━━ EXTRACTED INFORMATION ━━
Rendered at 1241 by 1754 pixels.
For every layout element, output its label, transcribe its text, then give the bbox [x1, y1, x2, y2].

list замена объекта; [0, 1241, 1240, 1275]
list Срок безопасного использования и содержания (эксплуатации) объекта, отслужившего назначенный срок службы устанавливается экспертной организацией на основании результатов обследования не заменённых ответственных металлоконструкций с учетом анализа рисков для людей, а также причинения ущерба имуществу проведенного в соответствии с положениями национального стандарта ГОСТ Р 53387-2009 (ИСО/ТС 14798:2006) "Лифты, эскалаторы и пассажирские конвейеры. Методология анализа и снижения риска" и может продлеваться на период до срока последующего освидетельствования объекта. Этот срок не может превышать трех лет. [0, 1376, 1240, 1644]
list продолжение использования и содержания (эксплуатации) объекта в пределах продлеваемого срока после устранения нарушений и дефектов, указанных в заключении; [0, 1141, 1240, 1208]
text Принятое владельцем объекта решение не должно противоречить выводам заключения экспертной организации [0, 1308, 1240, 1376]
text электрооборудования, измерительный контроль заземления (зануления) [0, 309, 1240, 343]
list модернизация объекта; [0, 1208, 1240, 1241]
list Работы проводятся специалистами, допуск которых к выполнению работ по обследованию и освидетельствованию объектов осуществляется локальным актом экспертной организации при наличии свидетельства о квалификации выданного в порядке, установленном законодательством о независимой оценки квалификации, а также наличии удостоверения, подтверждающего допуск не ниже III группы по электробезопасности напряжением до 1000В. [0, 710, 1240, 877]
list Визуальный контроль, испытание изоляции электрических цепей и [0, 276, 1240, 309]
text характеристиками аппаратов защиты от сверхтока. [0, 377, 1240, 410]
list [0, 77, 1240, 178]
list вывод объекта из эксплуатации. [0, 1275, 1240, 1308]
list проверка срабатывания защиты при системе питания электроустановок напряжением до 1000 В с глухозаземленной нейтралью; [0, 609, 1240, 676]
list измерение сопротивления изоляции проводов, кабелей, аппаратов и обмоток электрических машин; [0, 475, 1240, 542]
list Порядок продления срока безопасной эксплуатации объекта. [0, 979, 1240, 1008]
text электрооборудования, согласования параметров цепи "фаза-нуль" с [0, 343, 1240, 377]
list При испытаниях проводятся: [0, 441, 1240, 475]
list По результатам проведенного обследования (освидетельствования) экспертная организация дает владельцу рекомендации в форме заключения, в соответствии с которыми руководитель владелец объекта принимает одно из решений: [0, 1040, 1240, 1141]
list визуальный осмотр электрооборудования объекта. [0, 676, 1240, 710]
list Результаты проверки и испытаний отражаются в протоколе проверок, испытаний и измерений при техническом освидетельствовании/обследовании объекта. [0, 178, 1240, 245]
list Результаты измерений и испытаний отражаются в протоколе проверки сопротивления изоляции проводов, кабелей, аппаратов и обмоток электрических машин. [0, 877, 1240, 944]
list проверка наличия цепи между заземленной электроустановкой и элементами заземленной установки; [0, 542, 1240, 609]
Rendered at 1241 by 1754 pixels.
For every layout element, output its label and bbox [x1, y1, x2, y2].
━━━
### [WHAT TO WORK ON]
If a line in the records contains "обмоток", report it.

### [EXERCISE ANSWER]
list измерение сопротивления изоляции проводов, кабелей, аппаратов и обмоток электрических машин; [0, 475, 1240, 542]
list Результаты измерений и испытаний отражаются в протоколе проверки сопротивления изоляции проводов, кабелей, аппаратов и обмоток электрических машин. [0, 877, 1240, 944]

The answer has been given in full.